Anche la base di Thule recupera centralità, non solo in chiave nucleare ma anche spaziale. L’emergere di capacità anti-satellite e di sistemi di sorveglianza orbitale rende infatti le installazioni groenlandesi sempre più rilevanti per la difesa missilistica e la sicurezza dello spazio circumterrestre.
A complicare ulteriormente il quadro si inserisce la Cina. Pur non essendo uno Stato artico, Pechino si propone come attore “quasi artico”, investendo in Groenlandia attraverso progetti minerari, infrastrutturali e di ricerca. Questo attivismo suscita crescenti preoccupazioni a Washington e nelle capitali europee, alimentando il timore che l’influenza economica possa tradursi in leva politica e strategica. La fragilità economica dell’isola, unita alla ridotta dimensione demografica, aumenta la sua esposizione a forme di penetrazione esterna non convenzionali.
È in questo contesto che, tra il 2018 e il 2019, la Groenlandia viene definitivamente reinterpretata come un nodo sensibile della sicurezza occidentale. La proposta statunitense di acquistarla, per quanto rapidamente accantonata, rende esplicita questa nuova consapevolezza: la Groenlandia non è più una periferia trascurabile, ma un avamposto il cui allineamento incide direttamente sugli equilibri tra Stati Uniti, NATO, Russia e Cina. Al tempo stesso, quella mossa contribuisce a irrigidire i rapporti con Copenhagen e ad alimentare il nazionalismo groenlandese, aprendo spazi politici che attori esterni potrebbero sfruttare.
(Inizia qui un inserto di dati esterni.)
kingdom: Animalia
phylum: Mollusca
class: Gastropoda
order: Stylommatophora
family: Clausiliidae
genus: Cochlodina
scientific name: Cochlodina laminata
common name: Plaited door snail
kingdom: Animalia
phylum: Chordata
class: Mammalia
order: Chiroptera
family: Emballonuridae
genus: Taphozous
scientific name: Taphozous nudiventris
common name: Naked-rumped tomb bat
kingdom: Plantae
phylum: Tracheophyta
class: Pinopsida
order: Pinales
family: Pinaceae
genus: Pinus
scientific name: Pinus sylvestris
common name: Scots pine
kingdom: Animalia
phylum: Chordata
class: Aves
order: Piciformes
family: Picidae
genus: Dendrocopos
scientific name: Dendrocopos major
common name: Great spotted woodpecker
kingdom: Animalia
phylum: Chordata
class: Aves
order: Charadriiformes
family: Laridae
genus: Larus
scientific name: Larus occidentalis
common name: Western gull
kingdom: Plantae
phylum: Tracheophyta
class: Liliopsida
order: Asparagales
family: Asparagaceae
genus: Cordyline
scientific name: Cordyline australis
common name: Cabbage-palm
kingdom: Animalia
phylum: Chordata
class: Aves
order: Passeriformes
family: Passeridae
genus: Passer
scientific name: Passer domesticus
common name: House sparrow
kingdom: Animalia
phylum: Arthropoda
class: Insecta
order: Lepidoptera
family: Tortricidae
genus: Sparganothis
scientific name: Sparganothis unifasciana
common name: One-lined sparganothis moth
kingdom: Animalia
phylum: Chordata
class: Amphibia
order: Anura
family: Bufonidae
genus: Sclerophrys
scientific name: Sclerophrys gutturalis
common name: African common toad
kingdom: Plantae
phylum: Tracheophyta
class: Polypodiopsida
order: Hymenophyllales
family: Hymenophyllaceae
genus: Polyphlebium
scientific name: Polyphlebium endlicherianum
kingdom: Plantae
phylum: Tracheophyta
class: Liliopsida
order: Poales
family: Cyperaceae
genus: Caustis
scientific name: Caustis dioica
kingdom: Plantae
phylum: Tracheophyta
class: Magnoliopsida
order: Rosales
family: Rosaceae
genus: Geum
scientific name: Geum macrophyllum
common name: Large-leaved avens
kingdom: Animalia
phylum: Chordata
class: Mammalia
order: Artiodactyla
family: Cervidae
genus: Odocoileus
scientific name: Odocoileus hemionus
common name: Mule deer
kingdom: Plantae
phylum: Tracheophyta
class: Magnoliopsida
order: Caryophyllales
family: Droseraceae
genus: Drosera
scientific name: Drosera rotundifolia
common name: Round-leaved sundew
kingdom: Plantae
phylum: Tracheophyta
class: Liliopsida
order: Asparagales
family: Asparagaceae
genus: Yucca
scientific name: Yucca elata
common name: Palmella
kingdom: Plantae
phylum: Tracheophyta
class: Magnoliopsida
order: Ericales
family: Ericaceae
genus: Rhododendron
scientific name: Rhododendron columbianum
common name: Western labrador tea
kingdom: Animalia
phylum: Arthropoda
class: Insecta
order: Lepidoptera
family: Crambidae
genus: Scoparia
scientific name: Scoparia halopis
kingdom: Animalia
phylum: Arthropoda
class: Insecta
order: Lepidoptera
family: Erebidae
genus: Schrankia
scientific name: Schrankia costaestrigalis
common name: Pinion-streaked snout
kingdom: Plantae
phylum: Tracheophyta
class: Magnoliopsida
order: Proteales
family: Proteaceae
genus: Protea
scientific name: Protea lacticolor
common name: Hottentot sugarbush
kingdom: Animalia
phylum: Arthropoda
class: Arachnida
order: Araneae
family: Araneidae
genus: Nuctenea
Oggi la rilevanza della Groenlandia non deriva da una minaccia immediata, ma dal rischio che diventi uno spazio di competizione non governata in una regione che, sciogliendosi, ha smesso di essere marginale. La sfida per l’Occidente non è solo militare, ma politica: gestire una transizione complessa in cui aspirazioni groenlandesi all’autonomia, interessi danesi, priorità NATO e pressioni esterne si intrecciano in un equilibrio ancora instabile.